ICP buying question

How does finance prove AI is creating real value?

Telecom Network Operators leaders are no longer asking whether AI is interesting. They are asking where AI can be trusted, measured, governed, and connected to operational value. The live buying trigger is restoration sla, field inventory, or network modernization review, and the operating context is towers, fiber networks, exchanges, field depots, power systems, batteries, radios, and restoration kits.

The Force Team position on AI value realization for finance is direct: Finance needs AI initiatives translated into capital release, cost avoidance, margin protection, working-capital movement, and accountable ownership. For this industry, the executive translation must connect AI to capital exposure, uptime risk, procurement leakage, and governance readiness, not to abstract technology adoption.

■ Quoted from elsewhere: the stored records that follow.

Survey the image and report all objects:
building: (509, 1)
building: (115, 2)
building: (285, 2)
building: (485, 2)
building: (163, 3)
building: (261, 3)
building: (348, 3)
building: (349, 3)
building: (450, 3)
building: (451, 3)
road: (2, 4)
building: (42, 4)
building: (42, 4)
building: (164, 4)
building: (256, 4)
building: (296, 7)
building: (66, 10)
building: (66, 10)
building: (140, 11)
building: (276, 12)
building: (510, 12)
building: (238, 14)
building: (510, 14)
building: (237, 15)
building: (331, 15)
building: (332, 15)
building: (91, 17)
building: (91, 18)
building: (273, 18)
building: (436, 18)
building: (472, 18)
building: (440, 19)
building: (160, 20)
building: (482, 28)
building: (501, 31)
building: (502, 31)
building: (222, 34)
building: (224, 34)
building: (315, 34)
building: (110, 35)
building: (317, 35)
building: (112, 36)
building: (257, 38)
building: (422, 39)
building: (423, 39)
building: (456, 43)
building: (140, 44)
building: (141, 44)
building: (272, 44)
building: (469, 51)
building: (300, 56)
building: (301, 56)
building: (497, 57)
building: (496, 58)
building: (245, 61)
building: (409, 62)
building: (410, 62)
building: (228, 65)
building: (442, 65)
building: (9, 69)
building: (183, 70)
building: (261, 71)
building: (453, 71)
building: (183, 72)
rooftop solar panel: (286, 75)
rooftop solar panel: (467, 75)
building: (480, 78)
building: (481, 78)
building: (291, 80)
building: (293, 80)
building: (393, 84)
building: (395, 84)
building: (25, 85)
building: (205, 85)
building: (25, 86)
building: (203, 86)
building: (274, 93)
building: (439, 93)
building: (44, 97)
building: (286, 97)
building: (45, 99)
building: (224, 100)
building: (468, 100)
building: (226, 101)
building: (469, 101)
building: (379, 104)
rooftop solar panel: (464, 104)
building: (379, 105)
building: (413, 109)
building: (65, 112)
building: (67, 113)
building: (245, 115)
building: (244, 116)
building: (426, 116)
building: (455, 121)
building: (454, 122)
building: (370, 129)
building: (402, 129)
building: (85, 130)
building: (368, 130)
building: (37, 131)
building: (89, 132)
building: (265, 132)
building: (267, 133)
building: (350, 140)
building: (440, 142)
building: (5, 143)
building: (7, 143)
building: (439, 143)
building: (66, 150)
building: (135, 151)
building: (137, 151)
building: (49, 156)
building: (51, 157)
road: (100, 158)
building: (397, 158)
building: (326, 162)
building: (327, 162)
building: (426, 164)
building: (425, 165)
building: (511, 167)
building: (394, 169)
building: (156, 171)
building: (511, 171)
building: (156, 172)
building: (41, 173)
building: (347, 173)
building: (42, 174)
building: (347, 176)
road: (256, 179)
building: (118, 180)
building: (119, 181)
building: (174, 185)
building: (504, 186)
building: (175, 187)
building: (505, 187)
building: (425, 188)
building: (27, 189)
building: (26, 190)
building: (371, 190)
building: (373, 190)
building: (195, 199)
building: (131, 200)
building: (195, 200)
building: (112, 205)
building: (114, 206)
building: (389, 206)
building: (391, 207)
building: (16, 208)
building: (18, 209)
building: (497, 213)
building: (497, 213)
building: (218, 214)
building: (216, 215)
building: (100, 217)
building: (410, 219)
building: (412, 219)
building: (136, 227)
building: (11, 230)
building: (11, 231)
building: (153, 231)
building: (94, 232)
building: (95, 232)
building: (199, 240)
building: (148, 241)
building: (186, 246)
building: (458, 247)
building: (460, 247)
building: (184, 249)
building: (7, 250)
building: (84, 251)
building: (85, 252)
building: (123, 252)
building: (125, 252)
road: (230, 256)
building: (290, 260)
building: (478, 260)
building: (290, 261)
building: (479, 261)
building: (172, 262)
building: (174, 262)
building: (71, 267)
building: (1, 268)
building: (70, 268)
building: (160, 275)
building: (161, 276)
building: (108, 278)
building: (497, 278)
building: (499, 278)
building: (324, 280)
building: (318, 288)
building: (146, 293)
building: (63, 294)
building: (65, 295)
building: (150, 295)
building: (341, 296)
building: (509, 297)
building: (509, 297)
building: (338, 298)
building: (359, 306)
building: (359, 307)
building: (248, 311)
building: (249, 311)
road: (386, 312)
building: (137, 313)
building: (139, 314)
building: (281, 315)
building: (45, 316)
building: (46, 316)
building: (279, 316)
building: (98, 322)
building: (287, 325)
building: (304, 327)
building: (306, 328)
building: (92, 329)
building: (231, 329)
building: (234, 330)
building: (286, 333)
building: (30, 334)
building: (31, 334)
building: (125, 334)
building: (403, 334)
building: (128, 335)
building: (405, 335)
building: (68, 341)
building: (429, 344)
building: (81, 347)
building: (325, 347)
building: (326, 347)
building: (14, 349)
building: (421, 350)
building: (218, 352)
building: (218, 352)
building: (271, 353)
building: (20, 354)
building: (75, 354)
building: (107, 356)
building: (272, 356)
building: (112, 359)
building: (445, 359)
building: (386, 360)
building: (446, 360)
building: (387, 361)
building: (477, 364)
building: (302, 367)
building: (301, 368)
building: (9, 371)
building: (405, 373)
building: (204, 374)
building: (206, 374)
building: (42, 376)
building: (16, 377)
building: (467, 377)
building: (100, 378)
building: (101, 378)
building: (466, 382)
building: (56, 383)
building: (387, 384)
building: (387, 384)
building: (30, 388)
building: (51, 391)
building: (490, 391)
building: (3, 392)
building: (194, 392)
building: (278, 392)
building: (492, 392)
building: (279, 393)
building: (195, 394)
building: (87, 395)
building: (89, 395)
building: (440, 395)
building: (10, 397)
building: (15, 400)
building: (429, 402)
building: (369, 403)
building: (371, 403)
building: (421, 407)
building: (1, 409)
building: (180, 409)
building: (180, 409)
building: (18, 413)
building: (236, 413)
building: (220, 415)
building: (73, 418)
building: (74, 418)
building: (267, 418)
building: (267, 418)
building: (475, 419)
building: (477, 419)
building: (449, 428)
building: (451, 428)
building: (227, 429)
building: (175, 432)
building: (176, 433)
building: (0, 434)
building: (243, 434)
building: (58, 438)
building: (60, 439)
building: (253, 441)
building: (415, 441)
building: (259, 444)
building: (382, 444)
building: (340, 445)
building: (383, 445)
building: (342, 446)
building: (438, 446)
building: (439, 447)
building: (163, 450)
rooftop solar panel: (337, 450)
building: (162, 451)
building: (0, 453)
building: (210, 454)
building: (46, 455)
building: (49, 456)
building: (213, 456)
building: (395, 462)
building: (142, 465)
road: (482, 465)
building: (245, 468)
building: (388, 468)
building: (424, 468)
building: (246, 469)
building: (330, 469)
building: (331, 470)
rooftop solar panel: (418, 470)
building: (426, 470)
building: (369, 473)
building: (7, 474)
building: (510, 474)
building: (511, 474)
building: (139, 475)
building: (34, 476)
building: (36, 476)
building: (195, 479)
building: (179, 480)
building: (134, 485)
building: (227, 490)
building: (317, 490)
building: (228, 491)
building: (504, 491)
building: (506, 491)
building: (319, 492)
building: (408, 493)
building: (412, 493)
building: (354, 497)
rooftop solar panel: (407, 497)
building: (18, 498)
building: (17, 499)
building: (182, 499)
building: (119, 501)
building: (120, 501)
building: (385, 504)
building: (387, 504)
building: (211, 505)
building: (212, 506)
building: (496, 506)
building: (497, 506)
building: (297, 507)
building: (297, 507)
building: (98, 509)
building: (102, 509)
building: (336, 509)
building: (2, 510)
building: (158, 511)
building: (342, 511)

The primary ICP is CFO / FP&A Lead. That buyer needs three proof layers before acting: a value signal finance can defend, a data-readiness signal technology can govern, and an operating signal the field or business unit can validate.

AI2COE's diagnostic-first model gives Telecom Network Operators organizations a safer entry sequence. PartsCleanse AI proves one high-value data problem first: duplicate and fragmented MRO catalog records. That first product creates the evidence discipline required before predictive maintenance, procurement intelligence, copilots, digital twins, or broader agentic AI workflows are scaled.

The recommended path is to diagnose the current data layer, quantify the business exposure, govern the review, and then decide whether AI ROI tracking, payback governance, and board-level value reporting deserves a pilot. This keeps AI from becoming a platform purchase without an accountable operating result.

Force Team recommendation: Do not fund a broad AI program until the business can name the owner, value signal, data boundary, governance rule, and first diagnostic proof point.